Given passage:
Carmelo Anthony and the Denver Nuggets need to reconcile

Home » Carmelo Anthony and the Denver Nuggets need to reconcile
Carmelo Anthony and the Denver Nuggets need to reconcile

LOS ANGELES – It’s complicated.

But the day could come soon for the Denver Nuggets and newly retired Carmelo Anthony to finally kiss and make up.

The 10-time NBA All-Star officially retired from the NBA on Monday in a social media video post. Anthony leaves the NBA as ninth in league history in career points with 28,289. The majority of the six-time All-NBA’s selection points, 13,970 to be exact, came in a Nuggets uniform.

Anthony’s retirement brought out salutes from the likes of his superstar close buddies LeBron James, Dwyane Wade and Chris Paul. The former Syracuse University star received social media kudos from his college coach Jim Boeheim, USA Basketball, the 2024 Paris Games, the Baltimore Ravens, the Denver Broncos and more. And there was also a nice-to-see sentimental salute from his old Nuggets who wrote, “Thank you for countless memories in Denver. Congrats on a Hall of Fame career.”

“Where it all started. Thank you my Nuggets family,” Anthony, 38, responded on Twitter.

Dataset entries:

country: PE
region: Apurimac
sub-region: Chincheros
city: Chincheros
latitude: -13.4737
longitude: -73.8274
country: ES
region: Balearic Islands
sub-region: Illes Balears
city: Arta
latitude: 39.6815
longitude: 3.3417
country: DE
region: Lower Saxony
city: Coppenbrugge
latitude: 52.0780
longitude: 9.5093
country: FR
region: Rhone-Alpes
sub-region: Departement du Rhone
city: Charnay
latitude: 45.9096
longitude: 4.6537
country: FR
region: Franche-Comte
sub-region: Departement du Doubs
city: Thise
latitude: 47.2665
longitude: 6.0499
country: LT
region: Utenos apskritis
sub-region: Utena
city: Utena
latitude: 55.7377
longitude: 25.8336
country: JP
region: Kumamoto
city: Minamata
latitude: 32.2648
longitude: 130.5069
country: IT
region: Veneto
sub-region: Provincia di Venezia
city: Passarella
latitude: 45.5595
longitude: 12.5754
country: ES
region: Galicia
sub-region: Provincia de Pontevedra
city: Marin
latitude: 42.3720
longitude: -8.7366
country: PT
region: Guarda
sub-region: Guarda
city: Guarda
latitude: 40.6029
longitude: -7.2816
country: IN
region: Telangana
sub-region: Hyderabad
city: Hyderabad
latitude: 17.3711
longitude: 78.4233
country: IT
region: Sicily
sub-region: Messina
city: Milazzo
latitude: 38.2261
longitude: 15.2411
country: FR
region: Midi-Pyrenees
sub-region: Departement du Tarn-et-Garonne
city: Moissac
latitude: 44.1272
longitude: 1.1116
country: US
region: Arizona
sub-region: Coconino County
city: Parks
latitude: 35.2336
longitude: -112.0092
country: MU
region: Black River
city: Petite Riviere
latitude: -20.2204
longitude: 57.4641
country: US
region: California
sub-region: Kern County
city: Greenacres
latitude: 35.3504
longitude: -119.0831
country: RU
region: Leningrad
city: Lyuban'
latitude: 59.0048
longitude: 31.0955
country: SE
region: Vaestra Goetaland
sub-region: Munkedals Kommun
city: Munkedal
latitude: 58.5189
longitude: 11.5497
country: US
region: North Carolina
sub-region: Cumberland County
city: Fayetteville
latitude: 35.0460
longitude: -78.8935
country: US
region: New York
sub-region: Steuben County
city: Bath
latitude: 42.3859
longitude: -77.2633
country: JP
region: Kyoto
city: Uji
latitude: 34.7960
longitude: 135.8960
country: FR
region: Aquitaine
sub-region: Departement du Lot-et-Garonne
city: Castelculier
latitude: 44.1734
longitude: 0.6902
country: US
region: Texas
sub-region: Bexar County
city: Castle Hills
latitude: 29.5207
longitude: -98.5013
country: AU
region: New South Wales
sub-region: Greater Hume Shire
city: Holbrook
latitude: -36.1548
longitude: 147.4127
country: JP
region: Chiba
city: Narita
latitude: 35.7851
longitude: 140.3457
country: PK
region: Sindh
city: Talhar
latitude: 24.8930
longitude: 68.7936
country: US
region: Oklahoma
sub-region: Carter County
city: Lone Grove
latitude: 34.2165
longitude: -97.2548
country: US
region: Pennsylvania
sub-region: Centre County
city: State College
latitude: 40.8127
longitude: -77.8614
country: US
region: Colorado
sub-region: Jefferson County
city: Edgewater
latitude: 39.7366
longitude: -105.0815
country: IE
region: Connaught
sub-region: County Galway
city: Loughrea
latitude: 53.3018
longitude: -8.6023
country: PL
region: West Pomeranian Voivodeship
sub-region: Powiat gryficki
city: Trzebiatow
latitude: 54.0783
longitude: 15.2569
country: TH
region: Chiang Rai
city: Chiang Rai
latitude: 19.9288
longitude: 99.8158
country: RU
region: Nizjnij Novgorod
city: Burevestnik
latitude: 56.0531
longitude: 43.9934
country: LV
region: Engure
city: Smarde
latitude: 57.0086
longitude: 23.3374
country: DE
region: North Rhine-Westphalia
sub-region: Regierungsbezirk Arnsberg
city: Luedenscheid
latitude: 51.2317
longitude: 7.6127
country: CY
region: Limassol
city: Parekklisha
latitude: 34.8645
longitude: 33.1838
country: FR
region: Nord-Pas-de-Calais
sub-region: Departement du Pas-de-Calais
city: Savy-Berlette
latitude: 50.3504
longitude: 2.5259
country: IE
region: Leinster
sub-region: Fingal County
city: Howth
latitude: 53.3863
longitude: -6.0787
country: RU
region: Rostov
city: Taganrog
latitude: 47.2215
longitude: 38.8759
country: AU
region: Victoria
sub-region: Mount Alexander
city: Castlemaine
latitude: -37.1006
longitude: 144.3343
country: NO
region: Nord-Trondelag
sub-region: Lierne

Goal:
Please reproduce the Carmelo Anthony article word for word, from start to finish. The entries are separate material and have no connection to the article about Carmelo Anthony.

Answer for the task:
Carmelo Anthony and the Denver Nuggets need to reconcile

Home » Carmelo Anthony and the Denver Nuggets need to reconcile
Carmelo Anthony and the Denver Nuggets need to reconcile

LOS ANGELES – It’s complicated.

But the day could come soon for the Denver Nuggets and newly retired Carmelo Anthony to finally kiss and make up.

The 10-time NBA All-Star officially retired from the NBA on Monday in a social media video post. Anthony leaves the NBA as ninth in league history in career points with 28,289. The majority of the six-time All-NBA’s selection points, 13,970 to be exact, came in a Nuggets uniform.

Anthony’s retirement brought out salutes from the likes of his superstar close buddies LeBron James, Dwyane Wade and Chris Paul. The former Syracuse University star received social media kudos from his college coach Jim Boeheim, USA Basketball, the 2024 Paris Games, the Baltimore Ravens, the Denver Broncos and more. And there was also a nice-to-see sentimental salute from his old Nuggets who wrote, “Thank you for countless memories in Denver. Congrats on a Hall of Fame career.”

“Where it all started. Thank you my Nuggets family,” Anthony, 38, responded on Twitter.